Beau compagnon, vous dormez trop longtemps;
Réveillez-vous, ami, je vous attends,
Car du matin je vois l'étoile accrue
A l'Orient; je l'ai bien reconnue,
Et je vois poindre l'aube.

Beau compagnon, que j'appelle en chantant,
Ne dormez plus, car voici qu'on entend
L'oiseau cherchant le jour par le bocage,
Et du jaloux je crains pour vous la rage,
Car je vois poindre l'aube.

Beau compagnon, le soleil a blanchi
Votre fenêtre, et vous rappelle aussi;
Vous le voyez, fidèle est mon message;
C'est pour vous seul que je crains le dommage,
Car je vois poindre l'aube.

Beau compagnon, j'ai veillé loin de vous
Toute la nuit, et j'ai fait à genoux
A Jésus-Christ une prière ardente,
Pour vous revoir à l'aube renaissante,
Et je vois poindre l'aube.

Beau compagnon, vous qui m'aviez tant dit,
Sur le perron, de veiller sans répit,
Voici pourtant qu'oubliant qui vous aime,
Vous dédaignez ma chanson et moi-même,
Et je vois poindre l'aube.

—Je suis si bien, ami, que je voudrais
Que le soleil ne se levât jamais!
Le plus beau corps qui soit né d'une mère
Est dans mes bras, et je ne m'émeus guère
Du jaloux ni de l'aube [19].

Il y a un quinzaine de poésies de ce genre dans la littérature provençale: la plus ancienne est en latin, le refrain seul est en provençal [20]. D'où vient ce genre si étrange dont on ne trouve pas trace dans les littératures anciennes? Est-il, comme la plupart des autres, d'origine populaire, ou faut-il lui reconnaître une origine savante?

Si nous ne connaissions que des formes d'aube provençales, surtout celle que nous venons de citer, on pourrait se demander si ce genre n'est pas un produit de la société aristocratique et courtoise du moyen âge. Mais il y a d'autres formes plus anciennes que celles-là.
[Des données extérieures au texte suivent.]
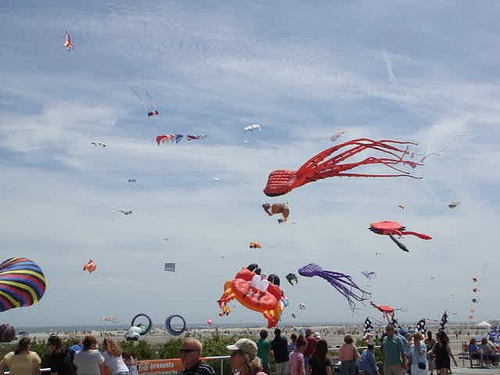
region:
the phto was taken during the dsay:
[4, 35, 488, 365]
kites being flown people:
[236, 203, 422, 320]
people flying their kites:
[263, 334, 360, 372]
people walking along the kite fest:
[173, 339, 258, 363]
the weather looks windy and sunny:
[36, 101, 386, 258]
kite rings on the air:
[115, 317, 187, 340]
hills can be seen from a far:
[51, 319, 128, 336]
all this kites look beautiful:
[61, 202, 442, 364]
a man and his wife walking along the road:
[385, 324, 430, 371]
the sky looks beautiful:
[2, 88, 121, 246]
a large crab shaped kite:
[215, 256, 291, 330]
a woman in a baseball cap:
[220, 335, 271, 372]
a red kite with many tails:
[262, 130, 434, 205]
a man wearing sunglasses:
[172, 337, 214, 372]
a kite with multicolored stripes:
[0, 255, 51, 317]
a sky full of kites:
[2, 1, 497, 326]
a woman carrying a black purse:
[405, 330, 432, 372]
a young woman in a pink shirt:
[285, 330, 307, 373]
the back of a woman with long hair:
[97, 332, 128, 372]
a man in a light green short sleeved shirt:
[376, 322, 409, 374]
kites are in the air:
[240, 148, 462, 324]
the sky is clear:
[11, 2, 491, 237]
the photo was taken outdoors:
[15, 160, 480, 350]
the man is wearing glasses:
[172, 332, 207, 367]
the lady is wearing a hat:
[220, 335, 255, 370]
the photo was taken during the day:
[6, 24, 498, 374]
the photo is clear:
[4, 33, 494, 366]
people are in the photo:
[6, 321, 468, 373]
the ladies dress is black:
[428, 327, 460, 373]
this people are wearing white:
[73, 345, 134, 374]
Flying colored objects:
[217, 114, 424, 322]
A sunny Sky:
[0, 0, 115, 150]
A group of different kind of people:
[15, 326, 397, 372]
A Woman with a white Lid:
[226, 335, 263, 361]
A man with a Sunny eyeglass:
[169, 331, 205, 373]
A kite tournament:
[1, 153, 494, 370]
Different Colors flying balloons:
[448, 258, 495, 370]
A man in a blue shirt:
[378, 328, 410, 373]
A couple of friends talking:
[461, 306, 494, 371]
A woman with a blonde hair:
[98, 333, 142, 372]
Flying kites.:
[261, 151, 403, 325]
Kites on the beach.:
[36, 157, 357, 363]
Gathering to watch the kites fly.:
[168, 107, 457, 372]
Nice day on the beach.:
[10, 206, 301, 369]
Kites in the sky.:
[96, 80, 253, 222]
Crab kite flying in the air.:
[202, 237, 300, 330]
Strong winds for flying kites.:
[18, 105, 457, 360]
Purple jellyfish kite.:
[293, 238, 380, 310]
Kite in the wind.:
[331, 152, 461, 293]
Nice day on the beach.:
[62, 120, 397, 343]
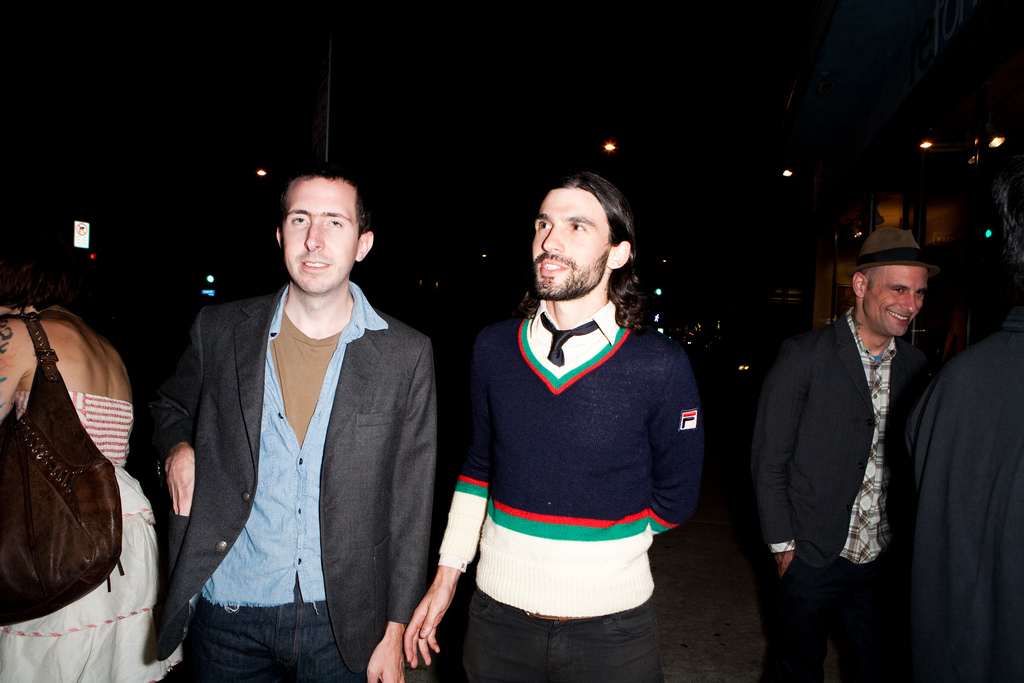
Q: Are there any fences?
A: No, there are no fences.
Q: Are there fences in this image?
A: No, there are no fences.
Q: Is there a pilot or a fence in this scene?
A: No, there are no fences or pilots.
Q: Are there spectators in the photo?
A: No, there are no spectators.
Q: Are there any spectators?
A: No, there are no spectators.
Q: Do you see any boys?
A: No, there are no boys.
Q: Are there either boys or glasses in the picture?
A: No, there are no boys or glasses.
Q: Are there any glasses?
A: No, there are no glasses.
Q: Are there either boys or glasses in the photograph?
A: No, there are no glasses or boys.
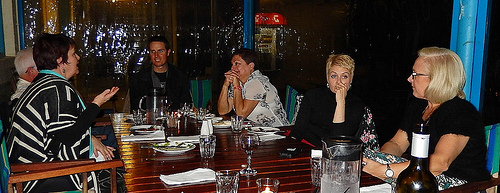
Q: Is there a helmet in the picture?
A: No, there are no helmets.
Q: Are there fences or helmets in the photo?
A: No, there are no helmets or fences.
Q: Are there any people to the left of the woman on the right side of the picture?
A: Yes, there is a person to the left of the woman.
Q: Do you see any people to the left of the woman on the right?
A: Yes, there is a person to the left of the woman.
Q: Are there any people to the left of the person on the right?
A: Yes, there is a person to the left of the woman.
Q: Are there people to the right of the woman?
A: No, the person is to the left of the woman.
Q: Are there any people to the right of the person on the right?
A: No, the person is to the left of the woman.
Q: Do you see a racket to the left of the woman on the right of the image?
A: No, there is a person to the left of the woman.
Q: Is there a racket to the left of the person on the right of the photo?
A: No, there is a person to the left of the woman.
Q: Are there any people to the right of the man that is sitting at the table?
A: Yes, there is a person to the right of the man.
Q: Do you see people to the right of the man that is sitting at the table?
A: Yes, there is a person to the right of the man.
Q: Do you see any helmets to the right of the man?
A: No, there is a person to the right of the man.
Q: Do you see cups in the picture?
A: Yes, there is a cup.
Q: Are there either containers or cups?
A: Yes, there is a cup.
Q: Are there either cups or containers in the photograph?
A: Yes, there is a cup.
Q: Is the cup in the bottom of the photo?
A: Yes, the cup is in the bottom of the image.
Ce n'est pas toujours un ami fidèle, ou un veilleur (personnage très important dans les châteaux) qui annonce le retour du jour; ce rôle est quelquefois confié aux oiseaux populaires par excellence, l'alouette, le rossignol, et ce thème se retrouve dans la poésie populaire de la plupart des pays. Sans engager ici une discussion inutile sur l'origine de l'aube, admettons avec la plupart des critiques que l'aube se compose de plusieurs éléments dont les principaux sont d'origine populaire. Nous ne connaissons que par hypothèse cette forme primitive. Il en est ainsi au début des littératures; on ne juge les genres dignes d'être notés que quand ils sont déjà loin de leur origine. Les meilleurs de leurs vers—les plus populaires—ne seront jamais connus.
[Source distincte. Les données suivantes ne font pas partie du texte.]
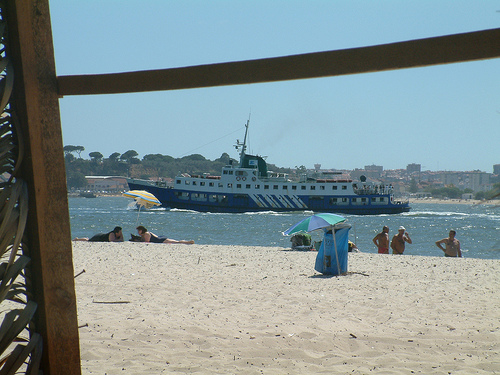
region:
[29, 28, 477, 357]
A beach scene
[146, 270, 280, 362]
The ground is made of sand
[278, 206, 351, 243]
A sun umbrella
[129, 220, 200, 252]
A woman is laying on the sand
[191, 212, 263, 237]
This is the ocean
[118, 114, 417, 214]
A ship is floating in the ocean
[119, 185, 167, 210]
A yellow umbrella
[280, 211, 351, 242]
The umbrella is green and white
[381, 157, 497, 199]
Buildings are in the background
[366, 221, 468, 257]
These men are standing near the water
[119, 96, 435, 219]
big blue cruise ship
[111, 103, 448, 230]
blue and white watercraft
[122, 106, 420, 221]
ship sailing on water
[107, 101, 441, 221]
ship sailing near beach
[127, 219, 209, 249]
woman wearing dark bathing suit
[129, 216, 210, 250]
woman laying under umbrella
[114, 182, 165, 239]
yellow and white beach umbrella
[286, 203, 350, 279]
green and white beach umbrella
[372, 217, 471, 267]
three men standing on the beach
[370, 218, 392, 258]
balding man with no shirt on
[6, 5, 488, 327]
a ship passing in front of a crowded beach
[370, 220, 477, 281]
several people at the beach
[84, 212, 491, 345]
a sandy beach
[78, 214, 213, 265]
two women at the beach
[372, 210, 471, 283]
three men at the beach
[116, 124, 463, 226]
a ship passing by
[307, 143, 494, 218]
several buildings in the distance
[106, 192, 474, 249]
beautiful ocean water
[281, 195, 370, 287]
a blue umbrella on the beach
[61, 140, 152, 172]
trees in the distance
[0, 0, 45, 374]
plant drying in sun beside windowframe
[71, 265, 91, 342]
two nails hammered, not full, into wooden casing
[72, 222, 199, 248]
two people, on sand, speak head to head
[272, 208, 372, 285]
a full blue bag, of trash or not, in the tiny shadow of a green+white umbrella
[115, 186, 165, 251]
a yellow beach umbrella with blue piping, shades two people who talk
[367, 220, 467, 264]
three middle aged men in trunks walk by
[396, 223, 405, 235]
one wears a white hat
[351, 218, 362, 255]
they've just passed an antenna or a long thin pole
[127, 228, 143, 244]
a person, lying on sand, holds a pillow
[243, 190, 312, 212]
four [or twelve, depending] stripes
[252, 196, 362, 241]
Blue and green beach umbrella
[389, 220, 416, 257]
White haired shirtless man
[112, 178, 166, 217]
Orange and blue beach umbrella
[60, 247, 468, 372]
Sandy beach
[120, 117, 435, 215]
White and blue commercial boat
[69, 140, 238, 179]
Group of dark green trees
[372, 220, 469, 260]
Group of men talking to each other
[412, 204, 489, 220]
White surf of a wave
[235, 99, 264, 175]
The mast of a boat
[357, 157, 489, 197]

Ces genres principaux, chanson, sirventés, tenson (et en partie pastourelle et aube) ne sont pas les seuls que les troubadours aient traités. Dans la décadence surtout on en inventa d'autres; à l'aube, chant du matin, on opposa la serena, chant du soir [21]. La pastourelle tirait son nom du personnage qui y jouait le rôle principal; on composa des pièces qui portaient différents noms suivant le métier des personnages mis en scène; la «bergère» des pastourelles pouvait être remplacée par une gardienne de vaches ou d'oies; ceci formait une nouvelle variété du genre et prenait un nom nouveau. Laissons là ces puérilités; ce sont jeux de poètes d'une époque de décadence, essayant de faire revivre maladroitement des genres morts.

Mais même à l'âge d'or de la poésie provençale, à côté des grands genres, existaient des genres secondaires. Les troubadours avaient, par exemple, un nom pour désigner une poésie où ils annonçaient à leur dame qu'ils se séparaient d'elle: c'était le congé. Un autre genre secondaire portait le nom d'escondig (excuse ou justification) et le mot en indique suffisamment le contenu. Pour mieux marquer sa tristesse ou sa colère de voir ses sentiment amoureux non partagés, un troubadour composait un descort (désaccord), c'est-à-dire une poésie lyrique d'un rythme et d'une mélodie assez libres: cette composition désordonnée marquait l'état de son âme. Le troubadour Rambaut de Vaqueiras trouva encore mieux: il écrivit son descort en cinq langues ou dialectes, une par strophe; la dernière strophe est composée de dix vers, deux en chaque langue. «C'est pour mieux marquer, dit-il au début, combien le cœur de ma dame a changé, que je fais désaccorder les mots, la mélodie et le langage.» La cacophonie et le charabia avaient ainsi mission de dire ce que le cœur ne pouvait exprimer [22].